Pediatric traumatic arrest victims have a very low survival rate. Previous studies have shown that 21% achieve initial ROSC but only 0.3% survive hospital discharge with an intact neurologic status.
A recent retrospective study examined predictors of survival for pediatric traumatic out-of-hospital cardiac arrest. Of the 362 patients included in the study, none had spontaneous circulation upon arrival in ED. BLS was initiated by EMS in the field with a mean response time of 5.4 minutes and mean transport time of 10.2 minutes. The study compared MAP, cardiac rhythm, urine output, skin color of face/trunk, initial GCS and body temperature.
In this study, 9% of kids made it to discharge, 11 of which had good neurologic outcome and 23 with poor neurologic outcome.
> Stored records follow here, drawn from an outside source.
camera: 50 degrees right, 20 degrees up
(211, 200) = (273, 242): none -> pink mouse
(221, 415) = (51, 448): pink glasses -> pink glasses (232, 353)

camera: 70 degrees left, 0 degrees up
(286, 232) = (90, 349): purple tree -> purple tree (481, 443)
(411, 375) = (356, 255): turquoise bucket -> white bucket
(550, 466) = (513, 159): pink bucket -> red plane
Predictors of survival were:
High or normal BP
Normal heart rate after ROSC
Sinus rhythm after ROSC
Urine output >1 ml/kg/hr
Noncyanotic skin color
GCS >7 on arrival
Limitations of study: Very few kids survive with good neurologic outcome, making it difficult to identify accurate predictors for this group as the sample size is too small. Further, this study didn't look at hypothermia or ECMO as a means to achieve improved outcome.
Reference: Predictors of survival and neurologic outcomes in children with traumatic out-of-hospital cardiac arrest during the early postresuscitative period. Lin YR, Wu HP, Chen WL, et al. Journal Trauma Acute Care Surg. Sept 2013:75(3);439-447.